The work was not wholly stopped, but a little group of labourers was gathered about a stick of timber watching George, who was measuring it with his scale. Some of the other workmen were standing and sitting nearby, laughing and bantering, while a few made a small pretense of work. When Halloran came on the scene George looked up with a dogged expression.
“What's this?” Halloran asked the gang-boss.
“We was going a little too fast for the kid.”
Evidently George had interpreted his orders strictly, and when his eye failed him in the bewilderment of seeing a dozen sticks passing at a time, had stopped each one to scale it. Halloran turned to Du Bois.
“Give the boy a lift, will you?”
The old Inspector nodded, with a twinkle in his eye.
“Here, young man,” he said, “take 'em down for me. Go ahead, boys!”
He hitched himself up on the cap of a snubbing-post, and when the donkey-engines clanked again and the timbers came dropping and sliding to the wharf, and the files of labourers shuffled past, he went on with his story. His eyes roved absently up and down the wharf, and a half-circle of tobacco juice rapidly formed around the post. Not a stick escaped his eye, within a hundred feet of rapidly moving timbers; George's pencil was kept flying over the tally-sheet.
“Yes, sir,” he went on, “we went down that bank—two-b'-four-fourteen, two-b'-eight-ten—like two cats—two-b'-ten-sixteen—a-fightin'. Two-b'-twelve-twelve. The Old Gentleman didn't—two-b'-twelve-eighteen— know yet just what was up—two-b'-six-twelve, two-b'-six-fourteen—and he got his hand twisted up in my hair—two-b'-ten-ten, two-b'-ten- fourteen, two-b'-ten-twelve—and when we struck the water—two-b'- twelve-ten, two-b'-eight-eighteen—”
A few minutes later, when Halloran passed again that way, Du Bois was still in the story, though he had now no auditor but the preoccupied George.
That same night another steamer came in, and within a few days it was necessary to put on a night shift to keep up with the influx of lumber.

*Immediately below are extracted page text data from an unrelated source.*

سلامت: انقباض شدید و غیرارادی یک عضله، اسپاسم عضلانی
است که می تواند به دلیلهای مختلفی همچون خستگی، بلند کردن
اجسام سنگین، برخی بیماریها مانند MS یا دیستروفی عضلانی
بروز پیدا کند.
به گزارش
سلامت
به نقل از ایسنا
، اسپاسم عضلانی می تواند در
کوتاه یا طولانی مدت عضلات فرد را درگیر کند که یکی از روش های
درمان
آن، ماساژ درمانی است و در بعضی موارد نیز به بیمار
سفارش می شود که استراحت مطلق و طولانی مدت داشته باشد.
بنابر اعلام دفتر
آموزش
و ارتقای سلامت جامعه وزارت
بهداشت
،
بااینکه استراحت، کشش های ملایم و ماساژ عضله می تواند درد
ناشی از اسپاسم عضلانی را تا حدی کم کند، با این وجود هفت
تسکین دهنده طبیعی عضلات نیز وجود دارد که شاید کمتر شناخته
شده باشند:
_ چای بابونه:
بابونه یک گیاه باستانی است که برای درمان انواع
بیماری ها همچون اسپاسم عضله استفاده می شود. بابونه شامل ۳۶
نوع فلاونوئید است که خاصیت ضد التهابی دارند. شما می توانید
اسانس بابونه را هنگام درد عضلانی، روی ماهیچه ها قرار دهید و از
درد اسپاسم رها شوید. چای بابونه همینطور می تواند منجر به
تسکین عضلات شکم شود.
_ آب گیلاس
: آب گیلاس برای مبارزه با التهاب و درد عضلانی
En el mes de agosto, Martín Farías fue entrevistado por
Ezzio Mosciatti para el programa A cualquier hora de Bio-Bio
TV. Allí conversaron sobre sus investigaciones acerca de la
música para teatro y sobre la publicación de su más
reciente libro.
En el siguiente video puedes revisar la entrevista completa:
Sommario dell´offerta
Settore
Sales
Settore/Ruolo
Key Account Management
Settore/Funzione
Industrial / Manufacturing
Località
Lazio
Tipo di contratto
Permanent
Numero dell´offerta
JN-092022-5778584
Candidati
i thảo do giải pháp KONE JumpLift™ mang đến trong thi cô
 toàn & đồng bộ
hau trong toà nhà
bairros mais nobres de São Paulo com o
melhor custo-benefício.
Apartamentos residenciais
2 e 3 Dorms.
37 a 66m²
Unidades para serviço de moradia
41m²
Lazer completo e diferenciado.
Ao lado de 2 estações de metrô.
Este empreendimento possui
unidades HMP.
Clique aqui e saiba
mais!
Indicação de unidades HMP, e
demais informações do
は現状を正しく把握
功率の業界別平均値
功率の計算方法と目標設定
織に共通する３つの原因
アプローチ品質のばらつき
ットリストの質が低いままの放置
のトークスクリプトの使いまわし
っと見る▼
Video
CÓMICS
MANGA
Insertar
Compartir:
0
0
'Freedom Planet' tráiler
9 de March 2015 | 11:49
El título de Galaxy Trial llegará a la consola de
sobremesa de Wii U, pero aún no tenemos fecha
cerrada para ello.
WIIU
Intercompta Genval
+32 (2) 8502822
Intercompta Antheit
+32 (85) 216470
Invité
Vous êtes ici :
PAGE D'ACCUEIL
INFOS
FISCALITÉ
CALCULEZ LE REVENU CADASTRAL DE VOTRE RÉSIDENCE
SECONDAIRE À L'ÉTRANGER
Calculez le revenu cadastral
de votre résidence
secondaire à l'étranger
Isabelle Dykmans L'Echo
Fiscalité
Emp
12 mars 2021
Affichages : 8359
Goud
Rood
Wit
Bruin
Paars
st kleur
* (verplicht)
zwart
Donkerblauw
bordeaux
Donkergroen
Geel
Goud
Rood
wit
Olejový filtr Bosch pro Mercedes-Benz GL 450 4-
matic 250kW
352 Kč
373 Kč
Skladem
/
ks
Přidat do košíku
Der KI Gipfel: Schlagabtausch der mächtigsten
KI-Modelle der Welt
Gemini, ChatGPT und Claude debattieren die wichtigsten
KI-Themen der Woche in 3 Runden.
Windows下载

The yards filled rapidly with high piles until the tramways and mills were nearly hidden from sight. New lumber it was, not yet so dry but that some of the water from the rivers still moistened it; and the air was sweet with the scent of pine. It brought to mind the deep forests far back from the lake, the rustle of the wind through the new boughs far overhead, and the long, still aisles, carpeted in fragrant brown, where the deer run. There were bears out there, skulking away from the axman, grubbing up wild turnips and hunting ants and slugs in rotten stumps; there were otter and muskrats and perhaps a lingering colony of beaver. Soon the time would come when the deer and bear could reclaim their lands, for the axmen were nearly through. Another score of years, perhaps, and where had been great forests would be a waste of blackened stumps—all “cut out” for the market. Rivers would be lower and dams useless. Thriving lumber cities on the lake would be facing ruin—their reason for being gone with the last timber—or casting about to attract manufacturers or to cultivate beets—anything to stop the drain on their vitality as the restless lumbermen should turn west or south for new lands where they could found new cities and begin the problem anew.
In ten days it was all in, the six million and odd feet of boards and timber. And as Halloran walked down to the bridge one night and leaned on the railing and looked over the broad piles he was nervous and depressed. A part of the strain was over and he was feeling the reaction. The key to the situation was in his hands now—it rested with him to carry the lumber safely over to the day for selling, and then to make it pay. He could not yet see Mr. Higginson. He had been to Doctor Brown's this evening and the Doctor was decisive. The moon came out as he stood there and shed its light on the river and the lumber. He straightened up to go; then waited until he caught a glimpse of the watchman on his round of the yards.